▸ Exercises to complete:
(A) Answer these questions using the passage on Tana Elaine Wood:
(i) What kind of ecosystems does her research examine?
(ii) Where did she complete her undergraduate studies?
(iii) In what year did she receive her Ph.D.?
(B) Summarize the passage on Tana Elaine Wood in two sentences.
(C) Write what comes next in the passage on Tana Elaine Wood, picking up after its final sentence.

▸ Supplied passage:
◇ ◇ ◇ ◇

US biogeochemist and ecosystem scientist

Tana Elaine Wood is a biogeochemist and ecosystem scientist with a focus in land-use and climate change. Her research is focused on looking into how these issues affect tropical forested ecosystems and particularly focuses on soil science and below ground research efforts.

== Early life ==
Wood attended the University of Texas Austin for her undergraduate studies. She received a B.S. in Ecology, Evolution and Conservation Biology in 1997. She received an M.S. in Environmental Sciences in 2003 from the University of Virginia. She later received a Ph.D. in Environmental Sciences from the University of Virginia in 2006.

◇ ◇ ◇ ◇

(Collected data entries)
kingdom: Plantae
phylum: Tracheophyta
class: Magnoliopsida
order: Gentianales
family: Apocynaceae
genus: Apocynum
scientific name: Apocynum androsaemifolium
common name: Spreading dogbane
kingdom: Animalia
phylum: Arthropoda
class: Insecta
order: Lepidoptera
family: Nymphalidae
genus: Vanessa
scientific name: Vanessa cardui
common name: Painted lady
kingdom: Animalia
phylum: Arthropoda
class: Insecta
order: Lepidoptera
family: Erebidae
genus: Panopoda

◇ ◇ ◇ ◇

▸ Answers in order:
(A)
(i) Tropical forested ecosystems.
(ii) The University of Texas Austin.
(iii) 2006.

(B) Tana Elaine Wood is a biogeochemist and ecosystem scientist who studies how land-use and climate change affect tropical forested ecosystems, with particular attention to soil science and below-ground research. She earned a B.S. in Ecology, Evolution and Conservation Biology from the University of Texas Austin in 1997, then an M.S. in 2003 and a Ph.D. in 2006, both in Environmental Sciences, from the University of Virginia.

(C)
== Career and research ==
Wood currently works as a Research Ecologist for the U.S. Forest Service. She also works for the Tropical Responses to Altered Climate Experiment as the first on-site scientist and leads research under the ground. Her graduate research was focused around the importance and effects of litter in tropical forests. It culminated with her thesis, The importance of litter to ecosystem function in a wet tropical forest; Environmental and physiological controls on nutrient resorption of nine tropical tree species. In 2007, she held a position as a postgraduate researcher at the University of California, Berkeley in the Department of Environmental Science, Policy, and Management. Her main field of expertise is in soil science of tropical forests. She is known for her research in the field of soil science as well as her writing on the issue of ecosystem manipulation. Her research has been funded by the United States Department of Agriculture Forest Service and Luquillo Long Term Ecological research as well as the United States Department of Energy.

=== Publications ===
Wood has published several highly cited scientific articles. Her work focuses on soil in tropical forests thus her published articles focus mostly on soil in tropical forests. Her works include research on increased experimenting in tropical forests, changing soil moisture and its effect on microbial content, the effect that tropical forests have on carbon regulation, variability in litter and weather patterns affects nutrients in the soil, and how nutrient cycles can be affected by environmental changes. Her articles include:

- Urgent need for warming experiments in tropical forests in the publication Global Change Biology.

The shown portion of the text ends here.